Mes déplacements en Europe font partie des activités normales du dirigeant politique que je suis. Ces déplacements me permettent d’honorer mes calendriers de rendez-vous avec des officiels, notamment en France, en Allemagne et à la commission de l’UE en Belgique.

Du 22 au 25 septembre dernier, j’étais en mission officielle pour prendre part, en ma qualité de député, à la 39ème session de l’Assemblée parlementaire ACP à Bruxelles. C’était également une occasion de rencontres avec des personnalités intéressées à divers titres par l’actualité sociopolitique du continent africain et du Togo.

Naturellement, chaque séjour en Europe me permet d’échanger de vive voix avec nos compatriotes de la diaspora et bien évidemment avec les structures fédérales internationales de l’ANC.

Les sujets qui ont dominé les entretiens que j’ai eus avec mes interlocuteurs européens portent sur le coup de force électoral d’avril 2015, les réformes politiques et électorales en attente, l’organisation des élections locales, l’affaire des incendies des marchés, la situation au Burkina Faso, etc.

J’ai remis à mes interlocuteurs des exemplaires du mémorandum rendu public par CAP 2015 sur le coup de force électoral et je leur ai indiqué que nous attendons toujours la publication des rapports de l’OIF et de l’UE sur l’élection présidentielle de 2015. Cette publication nous importe parce que l’embargo actuel constitue un encouragement tacite aux mauvaises pratiques du régime RPT/UNIR. En effet, nous sommes persuadés que ces rapports contiennent des recommandations à la mesure des graves irrégularités et fraudes relevées au cours du processus électoral.

Liberté: M. le Président, il y a bientôt six mois que les résultats de l’élection présidentielle ont été proclamés par la CENI et validés par la Cour Constitutionnelle, donnant le candidat du parti UNIR vainqueur. Mais vous réclamez toujours votre victoire à cette élection. Le mardi 11 août 2015, au cours d’une conférence de presse, CAP 2015 a rendu public le mémorandum dont vous venez de parler. Que contient ce mémorandum ?

Le mémorandum de CAP 2015 a démontré que l’élection présidentielle du 25 avril 2015 est sortie de son cadre légal. Il s’agit donc d’un nouveau coup de force électoral.

Au soir du 28 avril 2015, en violation de la directive interne de la CENI et de l’accord du 24 avril 2015, qui préconisent la vérification des procès-verbaux des bureaux de vote litigieux et contestés, le président de la CENI a décidé de proclamer, de manière unilatérale et sous la protection de militaires fortement armés et cagoulés, des résultats sortis de nulle part.

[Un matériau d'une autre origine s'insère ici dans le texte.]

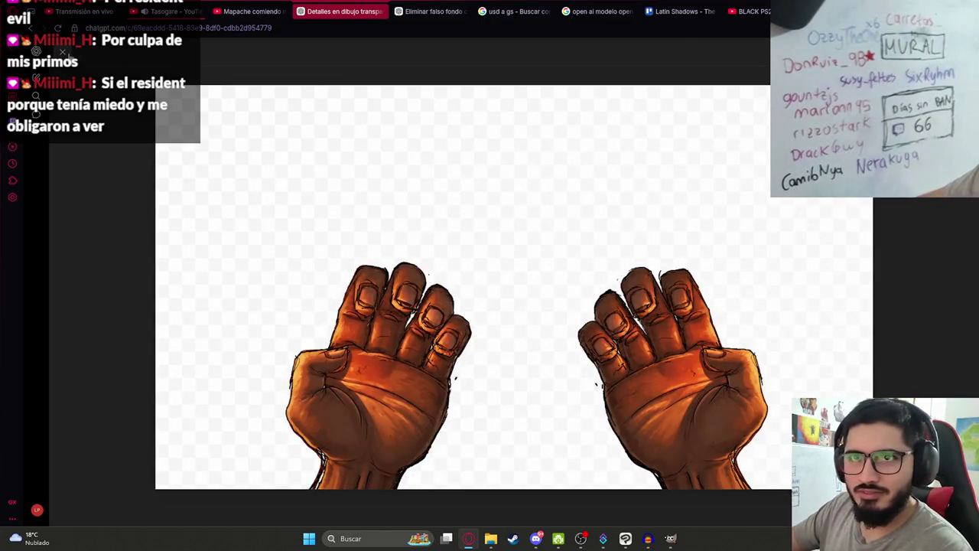
Compare the generated hands with the Clip Studio Paint canvas
{"action": "key", "text": "Escape"}
{"action": "scroll", "coordinate": [616, 266], "scroll_direction": "down", "scroll_amount": 1}
{"action": "scroll", "coordinate": [536, 297], "scroll_direction": "up", "scroll_amount": 1}
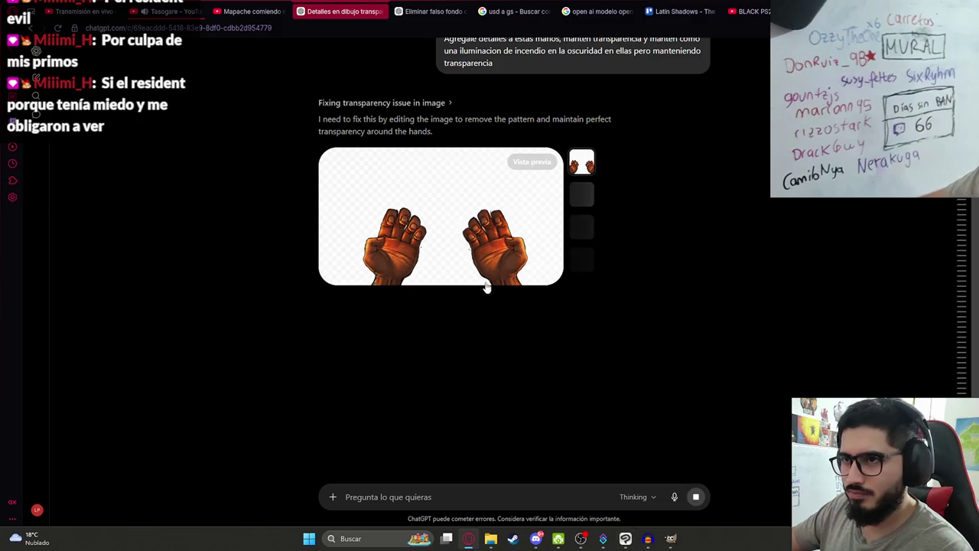
{"action": "left_click", "coordinate": [624, 540]}
{"action": "left_click", "coordinate": [625, 540]}
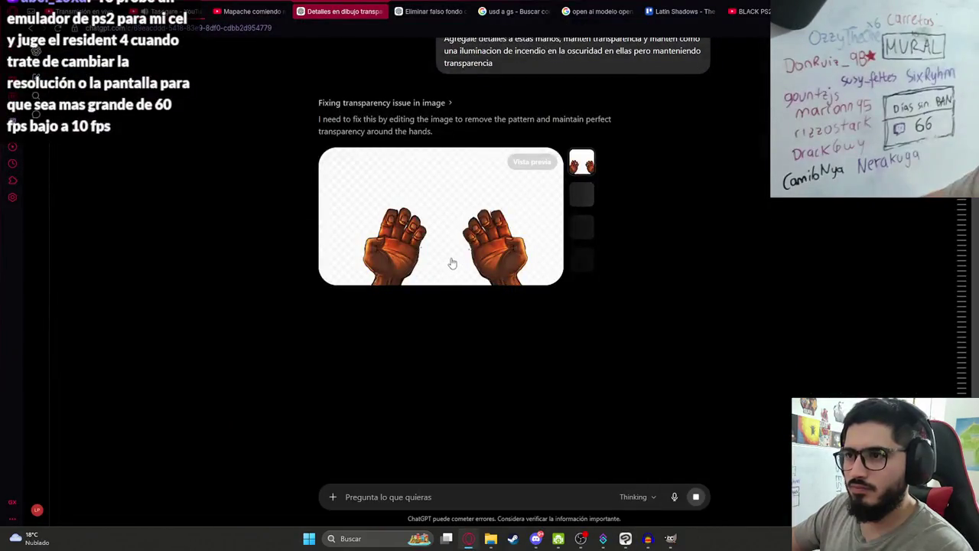
{"action": "left_click", "coordinate": [625, 541]}
{"action": "left_click", "coordinate": [624, 541]}
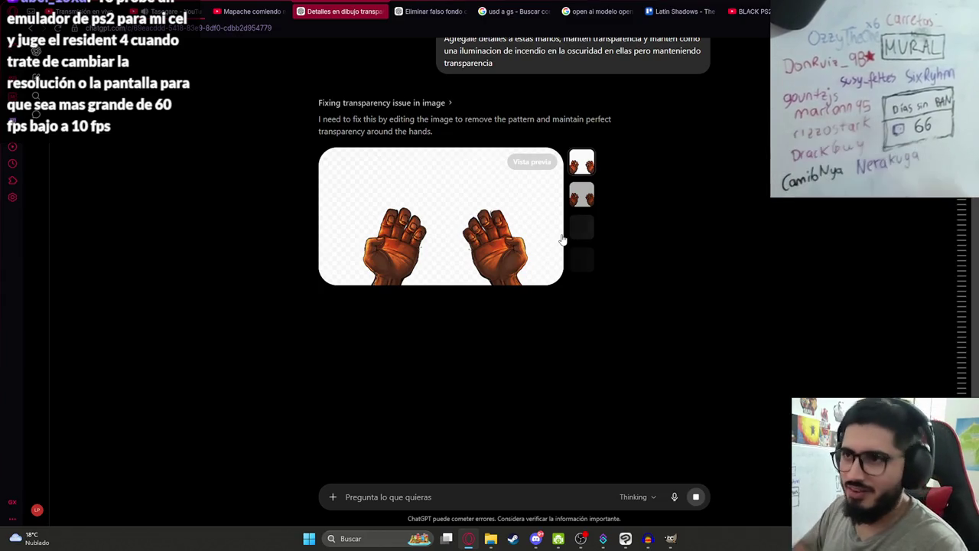
Copy the generated hands image and collapse Carpeta 20 back in Clip Studio Paint
{"action": "left_click", "coordinate": [465, 277]}
{"action": "right_click", "coordinate": [445, 132]}
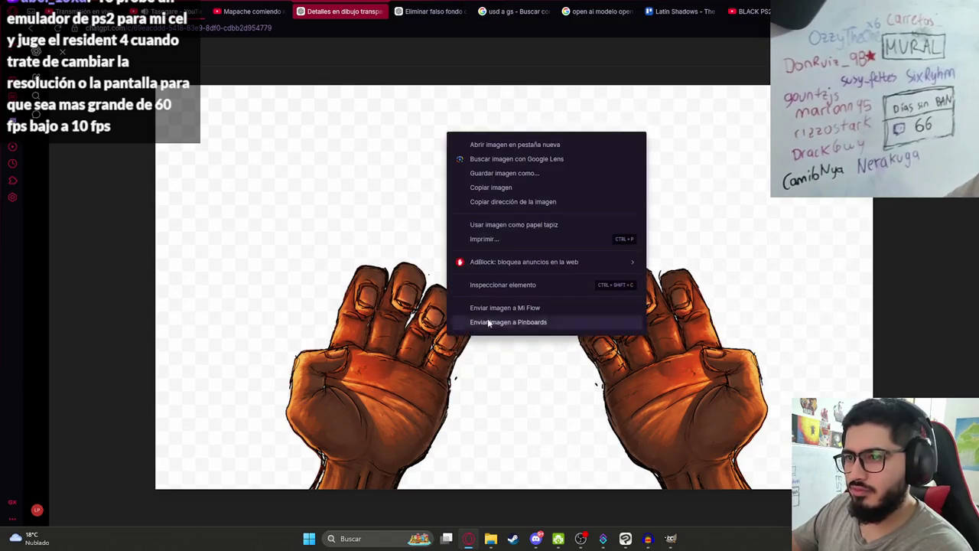
{"action": "left_click", "coordinate": [482, 188]}
{"action": "left_click", "coordinate": [62, 52]}
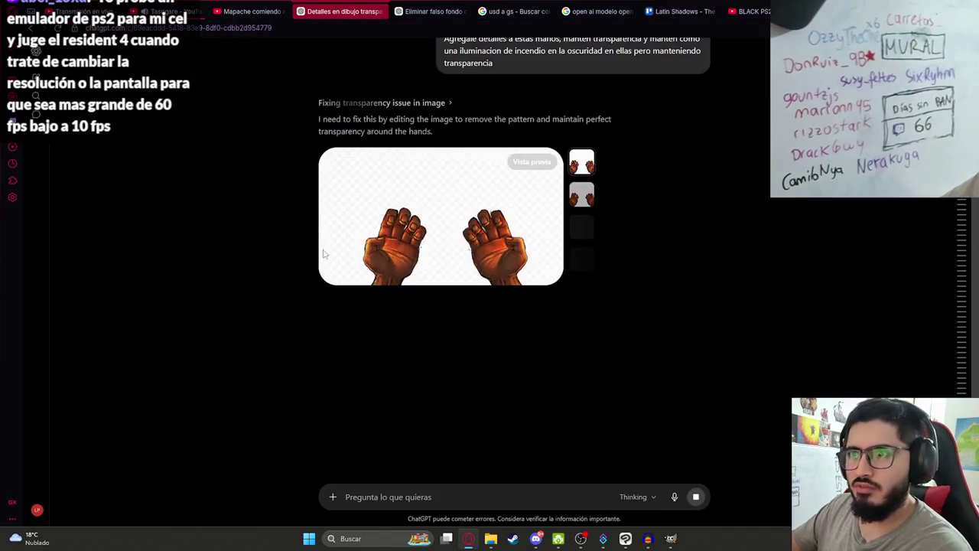
{"action": "key", "text": "alt+Tab"}
{"action": "left_click", "coordinate": [864, 337]}
Hide the hands, show the Carpeta 21 room scene, and export the layer as Ilustracion16HD.png
{"action": "left_click", "coordinate": [837, 338]}
{"action": "left_click", "coordinate": [838, 353]}
{"action": "left_click", "coordinate": [11, 17]}
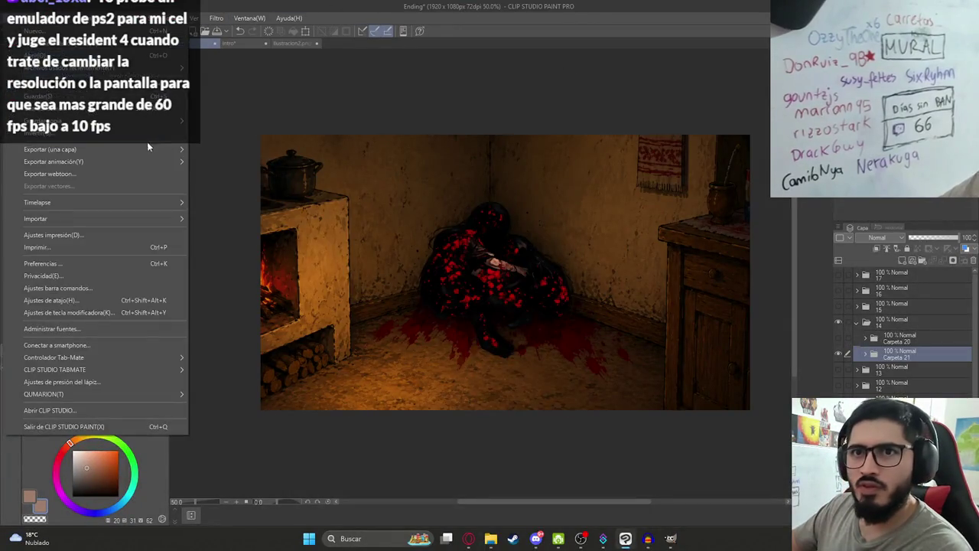
{"action": "left_click", "coordinate": [274, 171]}
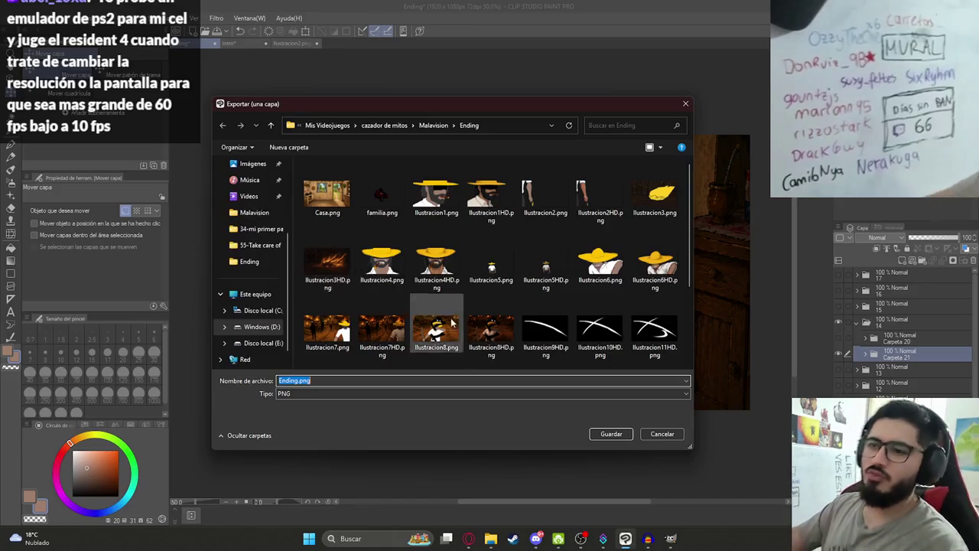
{"action": "scroll", "coordinate": [434, 300], "scroll_direction": "down", "scroll_amount": 3}
{"action": "left_click", "coordinate": [346, 334]}
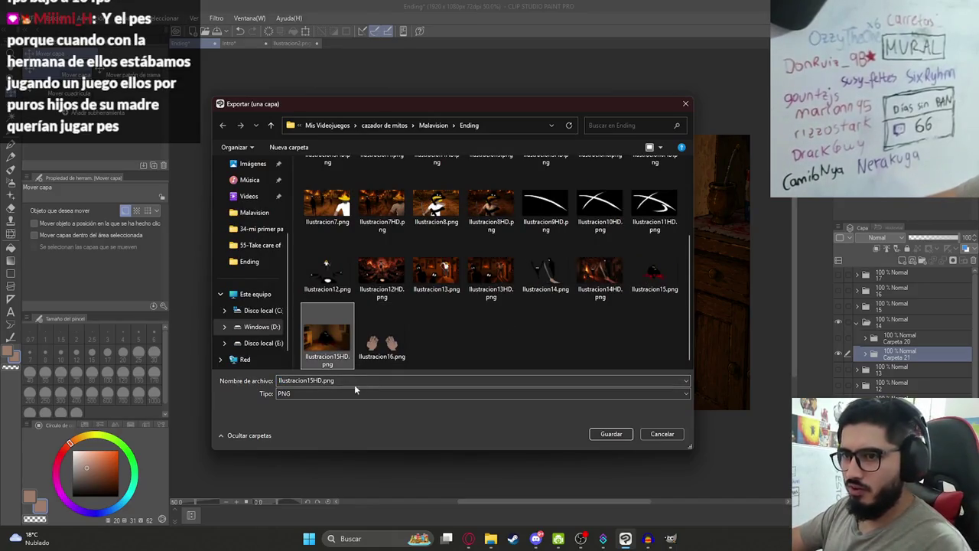
{"action": "left_click", "coordinate": [309, 381]}
{"action": "left_click", "coordinate": [309, 380]}
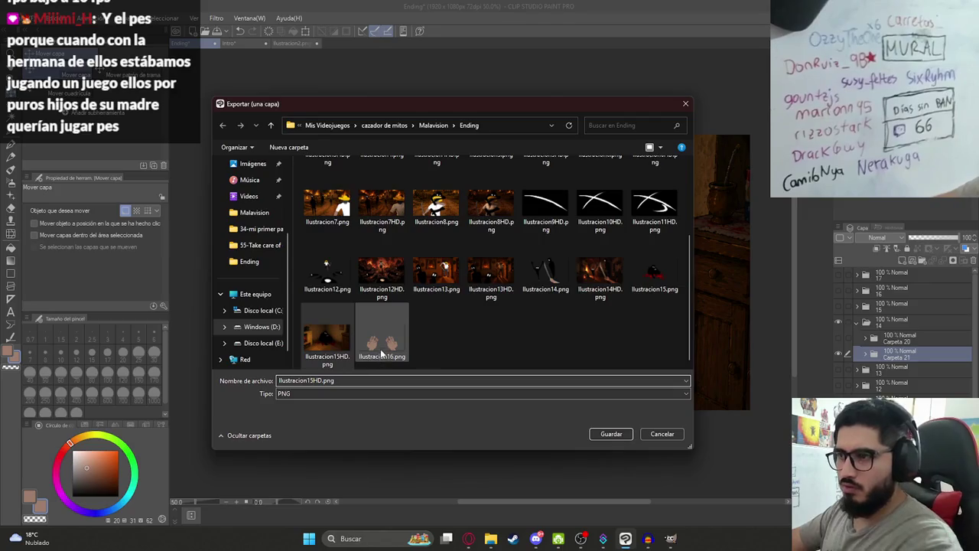
{"action": "key", "text": "BackSpace"}
{"action": "type", "text": "6"}
{"action": "key", "text": "Return"}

Comme vous le savez, seuls les procès verbaux de 14 CELI sur 42, choisis à dessein par le président de la CENI, ont été examinés par l’assemblée plénière de la CENI, sans être validés. Ces procès-verbaux comportent de nombreuses irrégularités qui entachent gravement la sincérité du scrutin. Il s’agit notamment, de totaux erronés, de procès-verbaux signés par un seul et même individu, de bourrages d’urnes, de votants anormalement supérieurs au nombre d’inscrits, de votants supérieurs au nombre de population en âge de voter, ainsi que de milliers de procurations en blanc signées par des préfets et des magistrats présidents es qualité des CELI. En protestation contre ces fraudes massives, nos représentants dans les CELI et dans certains bureaux de vote ont refusé de signer les procès-verbaux. Nous envisageons des actions en justice contre les auteurs de ces fraudes et irrégularités.

Liberté : M. le Président, après la publication de ce mémorandum, qu’attendez-vous des Togolais? Ou, que peuvent attendre les Togolais de vous?

Ce mémorandum est le fruit d’une analyse méticuleuse des rapports et des procès-verbaux, bureau de vote par bureau de vote, provenant de nos membres dans les bureaux de vote et dans les CELI. L’objectif de ce mémorandum est de situer l’opinion nationale et internationale sur la réalité des mascarades électorales au Togo et de prouver à tous que le pouvoir d’Etat au Togo est confisqué par un clan avec le soutien d’une partie de l’armée.

La preuve étant faite que le scrutin présidentiel du 25 avril 2015 est sorti de son cadre légal, il est clair que le régime actuel, le RPT/UNIR, est illégal et illégitime. Nous devons le combattre conformément au préambule de notre Constitution qui dispose en ses alinéas 1 et 6, je cite : « Nous, Peuple Togolais, nous mettant sous la protection de Dieu… proclamons solennellement notre ferme volonté de combattre tout régime fondé sur l’arbitraire, la dictature, l’injustice. »

Le peuple togolais doit donc prendre son destin en main, comme l’y invite le préambule précité de notre Constitution.

Liberté : M. le Président, vous êtes député, membre du groupe parlementaire ANC. Quelle est l’attitude de votre groupe dans le débat parlementaire ? Qu’en est-il de l’application des lois votées par l’Assemblée nationale ?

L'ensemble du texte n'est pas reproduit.